There are several reasons why the rupee has been under pressure over the past few months. Amid uncertain global macroeconomic conditions, investors tend to flock to safer assets. This predisposition resulted in a huge outflow of funds from India. Furthermore, European banks will likely continue to deleverage, exerting pressure on the rupee. India’s widening trade deficit is another factor that contributes to the slide of the rupee as importers demand more foreign currency to pay for their purchases, resulting in a downward spiral. In addition, India runs a deficit on its current account and requires external capital flows to bridge the gap. Dismal economic performance and the possibility of weak exports while the Eurozone’s crisis deepens and Chinese growth decelerates are chipping away at investor confidence. As a result, India is unable to attract sufficient FDI inflows. Finally, India’s foreign exchange reserves, although sufficient to pay for over six months of imports, are not large enough to allow the reserve bank to frequently intervene in the foreign exchange market. In times of excessive volatility, the reserve bank has intervened in the foreign exchange market, but its ability to stem the slide has been compromised.

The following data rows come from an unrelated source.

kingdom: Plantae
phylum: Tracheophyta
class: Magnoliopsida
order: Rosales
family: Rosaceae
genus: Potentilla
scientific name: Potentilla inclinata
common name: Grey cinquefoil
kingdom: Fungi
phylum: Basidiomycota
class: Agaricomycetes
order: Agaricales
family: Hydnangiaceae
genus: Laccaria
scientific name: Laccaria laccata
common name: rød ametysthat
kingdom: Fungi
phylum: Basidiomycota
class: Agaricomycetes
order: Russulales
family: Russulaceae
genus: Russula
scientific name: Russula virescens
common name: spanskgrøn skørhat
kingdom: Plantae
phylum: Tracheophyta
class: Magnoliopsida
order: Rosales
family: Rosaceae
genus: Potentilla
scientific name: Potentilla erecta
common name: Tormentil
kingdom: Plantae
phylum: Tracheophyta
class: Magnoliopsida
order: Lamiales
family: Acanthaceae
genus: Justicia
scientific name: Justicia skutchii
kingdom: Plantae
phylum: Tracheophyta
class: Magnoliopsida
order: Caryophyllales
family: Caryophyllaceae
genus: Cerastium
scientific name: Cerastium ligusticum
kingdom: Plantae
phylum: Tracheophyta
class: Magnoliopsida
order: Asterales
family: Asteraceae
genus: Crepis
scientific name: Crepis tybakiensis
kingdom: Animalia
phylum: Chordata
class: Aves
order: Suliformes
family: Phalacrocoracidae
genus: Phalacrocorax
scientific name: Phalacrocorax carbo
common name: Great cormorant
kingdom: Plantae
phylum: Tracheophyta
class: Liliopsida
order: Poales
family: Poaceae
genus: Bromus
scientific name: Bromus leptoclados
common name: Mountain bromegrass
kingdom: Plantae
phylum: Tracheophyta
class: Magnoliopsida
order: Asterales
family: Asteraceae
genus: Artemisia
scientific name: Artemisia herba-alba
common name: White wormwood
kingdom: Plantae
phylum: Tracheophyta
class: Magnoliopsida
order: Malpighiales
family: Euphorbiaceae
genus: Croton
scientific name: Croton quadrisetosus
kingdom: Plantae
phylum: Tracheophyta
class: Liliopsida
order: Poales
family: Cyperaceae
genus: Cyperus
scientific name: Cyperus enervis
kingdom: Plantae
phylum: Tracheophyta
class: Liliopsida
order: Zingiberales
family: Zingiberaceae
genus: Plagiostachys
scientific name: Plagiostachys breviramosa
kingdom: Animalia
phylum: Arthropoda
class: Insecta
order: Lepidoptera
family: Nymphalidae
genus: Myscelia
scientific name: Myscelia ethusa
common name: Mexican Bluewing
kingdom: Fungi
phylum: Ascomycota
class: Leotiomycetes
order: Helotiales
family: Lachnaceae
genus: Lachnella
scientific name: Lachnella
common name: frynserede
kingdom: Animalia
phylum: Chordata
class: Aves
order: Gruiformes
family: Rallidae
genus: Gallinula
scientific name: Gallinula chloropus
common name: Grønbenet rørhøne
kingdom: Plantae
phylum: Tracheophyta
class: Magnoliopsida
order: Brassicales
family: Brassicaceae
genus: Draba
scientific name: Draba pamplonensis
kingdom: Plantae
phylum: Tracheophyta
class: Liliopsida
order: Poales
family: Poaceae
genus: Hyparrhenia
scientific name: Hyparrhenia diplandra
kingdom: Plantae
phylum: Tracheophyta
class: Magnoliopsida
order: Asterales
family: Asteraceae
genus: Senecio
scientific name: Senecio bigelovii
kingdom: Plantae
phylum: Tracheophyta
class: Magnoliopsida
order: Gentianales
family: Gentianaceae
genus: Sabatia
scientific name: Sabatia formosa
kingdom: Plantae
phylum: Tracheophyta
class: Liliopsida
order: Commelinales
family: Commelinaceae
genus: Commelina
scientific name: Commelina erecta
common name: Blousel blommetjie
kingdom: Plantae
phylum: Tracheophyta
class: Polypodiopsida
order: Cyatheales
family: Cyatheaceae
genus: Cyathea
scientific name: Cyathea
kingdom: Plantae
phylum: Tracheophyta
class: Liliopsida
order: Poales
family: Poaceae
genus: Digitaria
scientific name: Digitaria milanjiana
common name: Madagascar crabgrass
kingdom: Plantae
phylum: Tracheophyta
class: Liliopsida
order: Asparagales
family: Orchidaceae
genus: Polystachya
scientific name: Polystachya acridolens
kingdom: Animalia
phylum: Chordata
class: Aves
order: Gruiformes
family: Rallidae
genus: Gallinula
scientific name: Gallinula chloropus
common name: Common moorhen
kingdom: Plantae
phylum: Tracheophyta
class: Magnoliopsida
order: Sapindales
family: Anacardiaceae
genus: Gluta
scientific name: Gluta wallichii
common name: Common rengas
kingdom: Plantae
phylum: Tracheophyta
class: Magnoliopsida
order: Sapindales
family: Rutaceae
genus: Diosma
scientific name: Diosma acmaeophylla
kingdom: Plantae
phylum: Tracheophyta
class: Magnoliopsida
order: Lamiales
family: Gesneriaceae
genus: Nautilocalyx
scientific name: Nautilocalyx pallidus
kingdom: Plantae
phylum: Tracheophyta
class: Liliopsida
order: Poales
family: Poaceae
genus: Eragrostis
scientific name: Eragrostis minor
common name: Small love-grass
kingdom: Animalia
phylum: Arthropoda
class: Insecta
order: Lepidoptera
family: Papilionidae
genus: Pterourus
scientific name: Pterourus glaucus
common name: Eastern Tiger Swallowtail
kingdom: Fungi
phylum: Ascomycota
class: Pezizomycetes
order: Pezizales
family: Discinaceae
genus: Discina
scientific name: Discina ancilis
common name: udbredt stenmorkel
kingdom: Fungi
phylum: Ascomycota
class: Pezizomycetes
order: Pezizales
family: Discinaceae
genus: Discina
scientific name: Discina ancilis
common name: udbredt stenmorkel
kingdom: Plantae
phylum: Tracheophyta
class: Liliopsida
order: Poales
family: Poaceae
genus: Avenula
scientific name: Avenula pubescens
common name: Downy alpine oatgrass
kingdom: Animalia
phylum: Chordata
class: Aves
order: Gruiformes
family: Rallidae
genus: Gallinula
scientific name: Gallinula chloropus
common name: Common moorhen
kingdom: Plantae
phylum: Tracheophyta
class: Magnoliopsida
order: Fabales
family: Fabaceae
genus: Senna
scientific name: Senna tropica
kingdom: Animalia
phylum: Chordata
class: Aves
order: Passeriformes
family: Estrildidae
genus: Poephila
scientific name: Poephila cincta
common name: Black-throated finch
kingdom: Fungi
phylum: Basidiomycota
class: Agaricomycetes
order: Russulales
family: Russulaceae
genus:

Instead, the RBI initiated measures to restrict the rupee’s declining value. First, the RBI relaxed the interest rate ceiling on foreign currency non-resident (FCNR) deposits. Second, it allowed higher limits on intraday trading. Third, on May 10, 2012, the RBI instructed exporters to liquidate 50 percent of the dollars in their accounts within two weeks to help release greenbacks into the market. Furthermore, exporters were mandated to exhaust the available dollar balance in their accounts before tapping markets. Finally, the government deferred a controversial set of tax proposals, which brought some relief to the rupee by stemming the flight of capital. Improving investor sentiment—either because of a favorable development in Europe or breakthrough policy decisions in India—could potentially reverse the rupee’s downward trend against the dollar. The others measures will, at best, have a temporary impact.
Not surprisingly, rating agencies made downward revisions to their outlooks on India and suggested that the country’s sovereign credit rating faces the prospect of being downgraded to “junk” status. Markets did not respond negatively to the news, but India is likely to confront a spate of challenges in the coming months. Owing to a huge subsidy bill, the government is finding it extremely difficult to bridge the fiscal gap. Furthermore, a rising import bill further exacerbated its current account deficit. Additionally, ongoing inflation suggests that India may need to address structural macroeconomic factors rather than simply relying on monetary policy. Moreover, the political situation does not bode well for the country’s growth prospects. India will experience slower GDP growth in the coming quarters, and growth forecasts for the 2012–2013 fiscal year range between 6.0 and 6.5 percent.